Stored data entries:
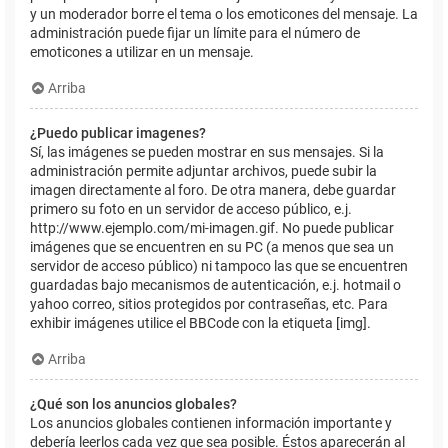
y un moderador borre el tema o los emoticones del mensaje. La
administración puede fijar un límite para el número de
emoticones a utilizar en un mensaje.
Arriba
¿Puedo publicar imagenes?
Sí, las imágenes se pueden mostrar en sus mensajes. Si la
administración permite adjuntar archivos, puede subir la
imagen directamente al foro. De otra manera, debe guardar
primero su foto en un servidor de acceso público, e.j.
http://www.ejemplo.com/mi-imagen.gif. No puede publicar
imágenes que se encuentren en su PC (a menos que sea un
servidor de acceso público) ni tampoco las que se encuentren
guardadas bajo mecanismos de autenticación, e.j. hotmail o
yahoo correo, sitios protegidos por contraseñas, etc. Para
exhibir imágenes utilice el BBCode con la etiqueta [img].
Arriba
¿Qué son los anuncios globales?
Los anuncios globales contienen información importante y
debería leerlos cada vez que sea posible. Éstos aparecerán al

_What you need to do:_
Find the line containing "primero su foto", then output it and every line after it to the end of the data, exactly.

_Response for this exercise:_
primero su foto en un servidor de acceso público, e.j.
http://www.ejemplo.com/mi-imagen.gif. No puede publicar
imágenes que se encuentren en su PC (a menos que sea un
servidor de acceso público) ni tampoco las que se encuentren
guardadas bajo mecanismos de autenticación, e.j. hotmail o
yahoo correo, sitios protegidos por contraseñas, etc. Para
exhibir imágenes utilice el BBCode con la etiqueta [img].
Arriba
¿Qué son los anuncios globales?
Los anuncios globales contienen información importante y
debería leerlos cada vez que sea posible. Éstos aparecerán al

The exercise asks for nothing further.